A quick read of the Journal-Sentinel and Associate Press stories above might give the impression that what Odyssey did wrong involved a billing technicality, admittedly, one that allowed it to collect more money that that to which it would otherwise be entitled.
This story actually goes beyond the issue of fraud, and raises important concerns about patient care.
The enrollment by a hospice of patients who are actually not terminally ill could have serious adverse effects on such patients. As we noted in this post, hospices are meant for patients with very limited life expectancies. The goal of hospice is to provide comfort and palliation, not active treatment of illnesses. So if patients who actually do not have such severely limited life expectancies are admitted to a hospice, they might be denied therapy that could actually make them feel better, or even cure acute illnesses or prolong their lives. For example, a hospice patient who developed an open wound might not get maximal wound therapy, as in an example (allegedly involving a different commercial hospice provider) in the post above.
So it is possible that Odyssey's enrolling and re-certifying of non-terminally ill patients could have lead to failure to provide some of these patients with the care they should have had. Whether this did or did not occur in individual cases, and what adverse effects may have been produced is not clear from the coverage of this case.
Summary
As I wrote in 2011, .... There has been a lot of blather from politicians in the US about "death panels" in debates about health care reform. Many such politicians seem worried that the US government has or will have death panels under the new health care reform legislation. We have criticized that legislation for not addressing many important health care problems. No one, however, has convincingly demonstrated how its provisions would convene "death panels."
Wendell Potter argued in his book, Deadly Spin, (see this post) that for-profit insurance companies had their own "death panels." The Bloomberg article strongly suggests that for-profit hospices may also act like death panels. In search of more revenue, for-profit hospices may enroll patients who are not at the end of life, but then provide them only "comfort care," so that if they develop new conditions that are treatable, they are likely to die in the absence of treatment.
I am waiting for the politicians who so enthusiastically condemned the supposed "death panels" to be found in health care reform legislation to condemn for-profit hospices for behaving like death panels.

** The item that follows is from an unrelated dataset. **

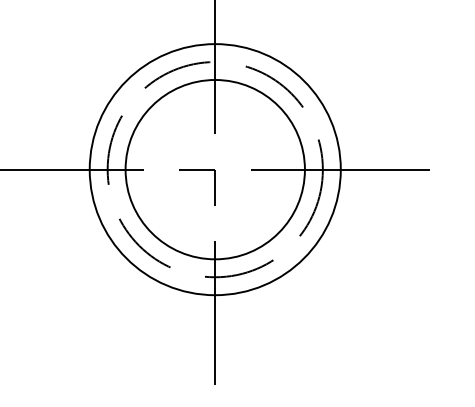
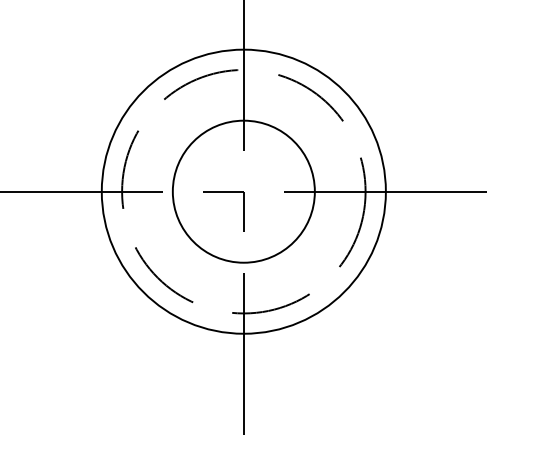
circle: (214, 169) -> (243, 191), size x0.7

In my humble opinion, the case discussed above are the strongest argument yet that we need to reconsider our headlong rush to turn health care, particularly the direct care of patients, over to relatively unregulated, for-profit corporations. The cases above suggest that the pursuit of revenue ahead of patients' welfare by such organizations may lead to sick and dead patients.

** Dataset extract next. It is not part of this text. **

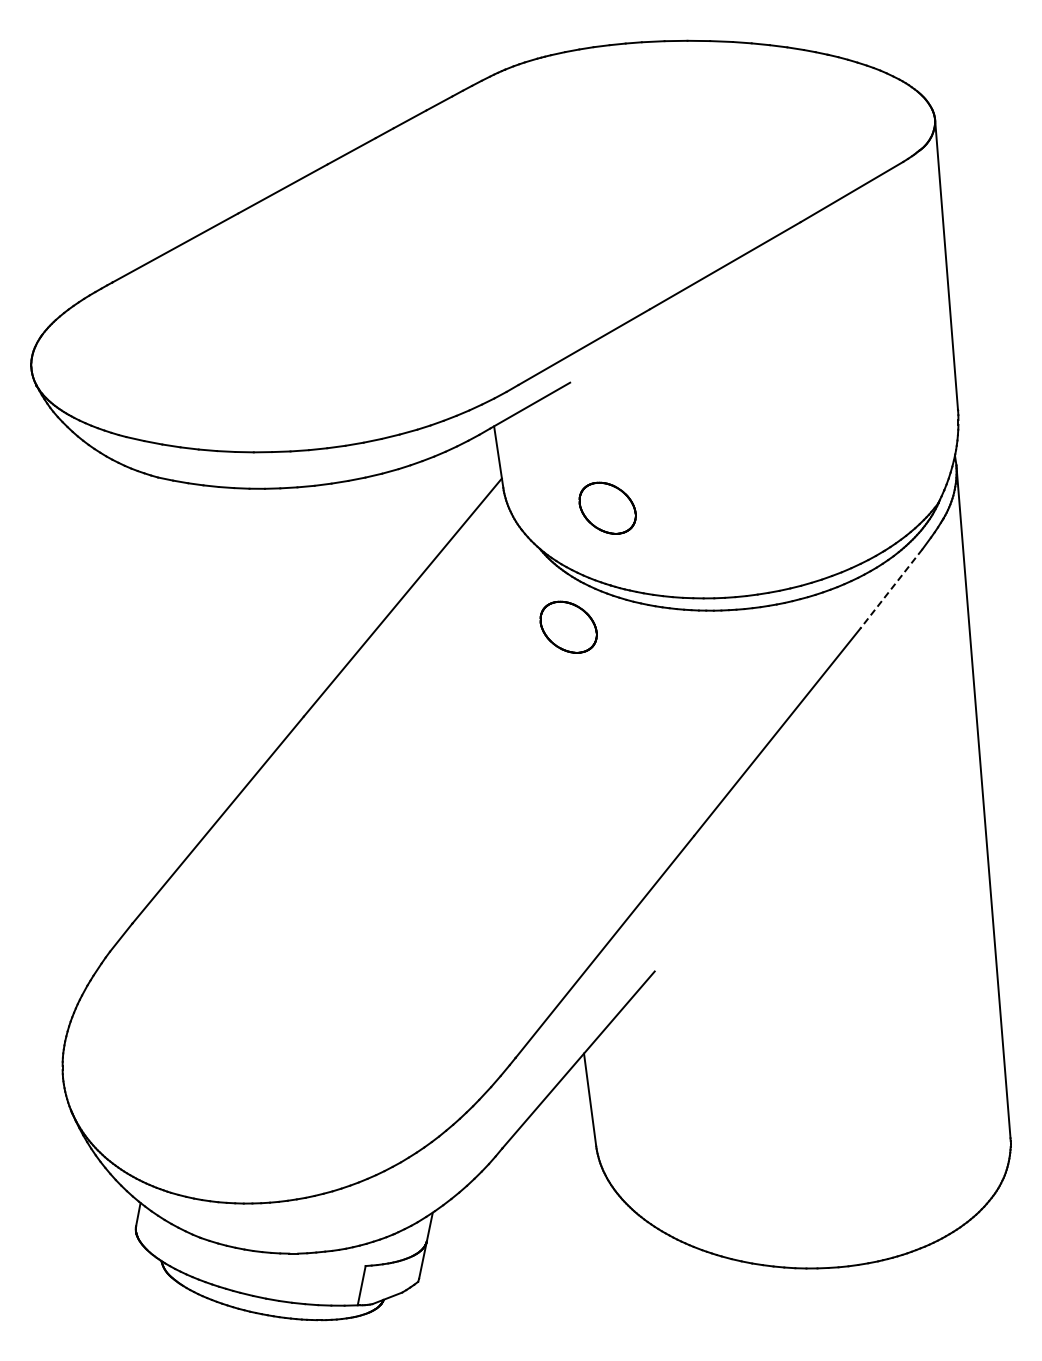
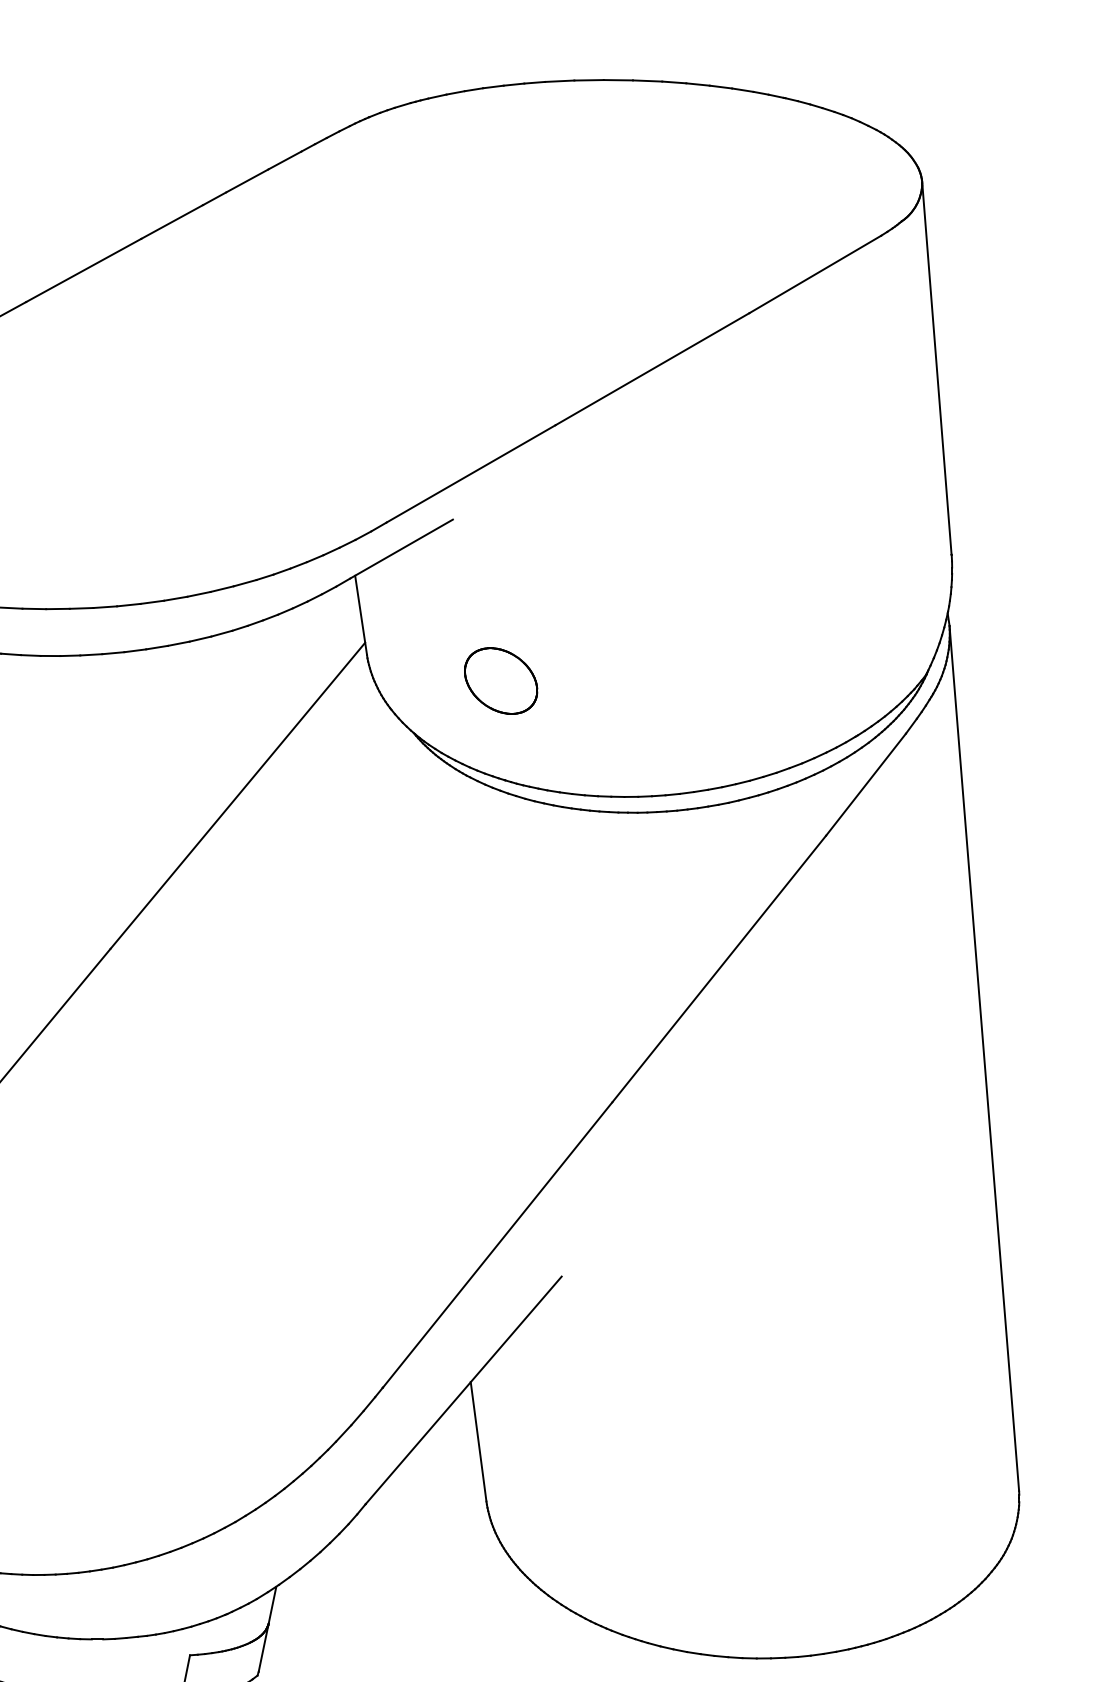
line: (891, 589) -> (866, 785), dashed -> solid
part: (568, 626) -> (450, 833), removed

I cannot see how for-profit direct patient care can be made safe for patients without intense government regulation. If any of those vocal advocates of "free market" health care (in the absence of any good explanation of how health care can ever be an ideal free market, see this post) can explain to me how for-profit hospices can be made safe for patients without such regulation, I would welcome their attempts.

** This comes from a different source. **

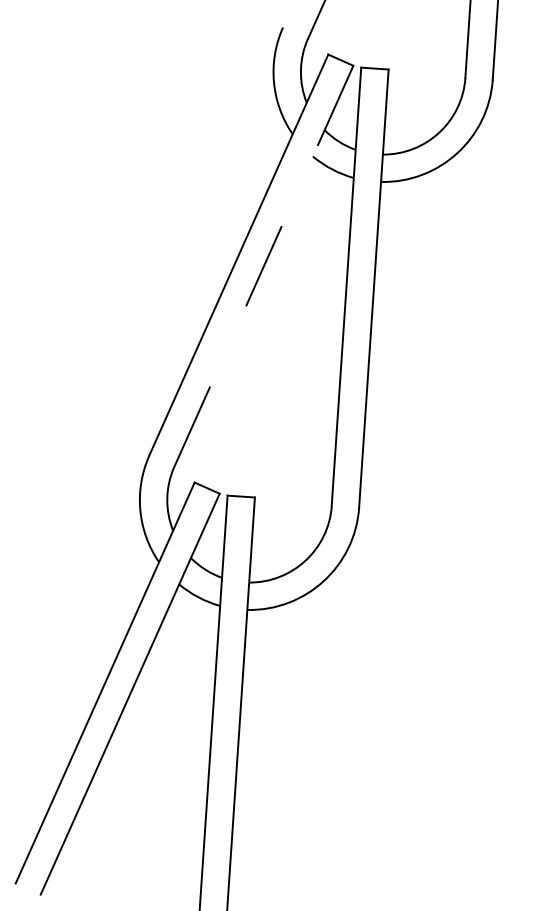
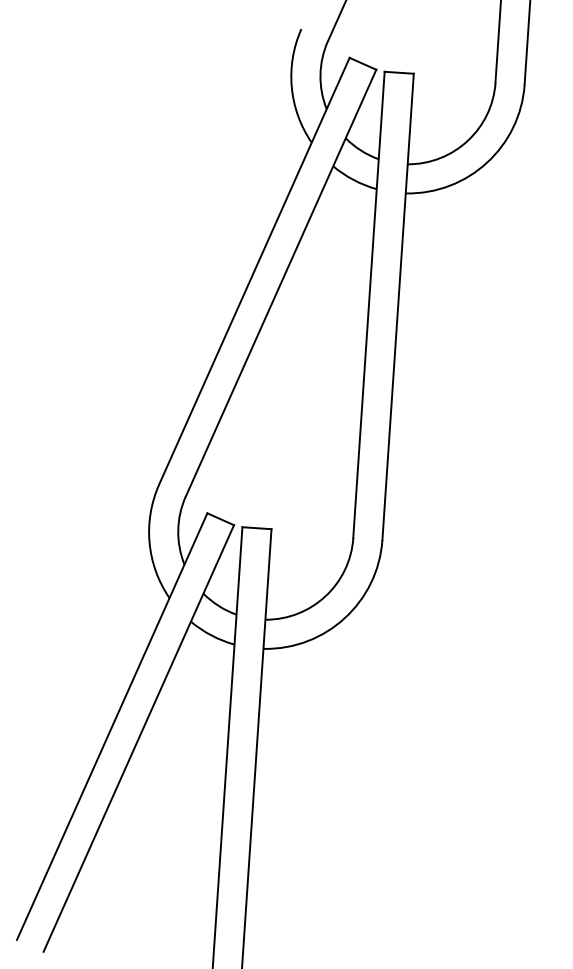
line: (264, 266) -> (281, 283), dashed -> solid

Meanwhile, this just calls out for legislative and legal investigation, and urgent policy changes.
By the way, the case above also shows how the current approach used by the government to address misbehavior in health care does not work. We have noted previously how these legal settlements often only lead to financial penalties imposed on companies, not individuals, which diffuses their impact, and provides no disincentives to future bad behavior by individuals. Sometimes corporate integrity agreements are added, but as in the current case, they also seem not to deter future bad behavior. So, I further conclude, de rigueur, to really deter bad behavior, those who authorized, directed or implemented bad behavior must be held accountable. As long as they are not, expect the bad behavior to continue. Real health care reform needs to make health care leaders accountable, and especially accountable for the bad behavior that helped make them rich.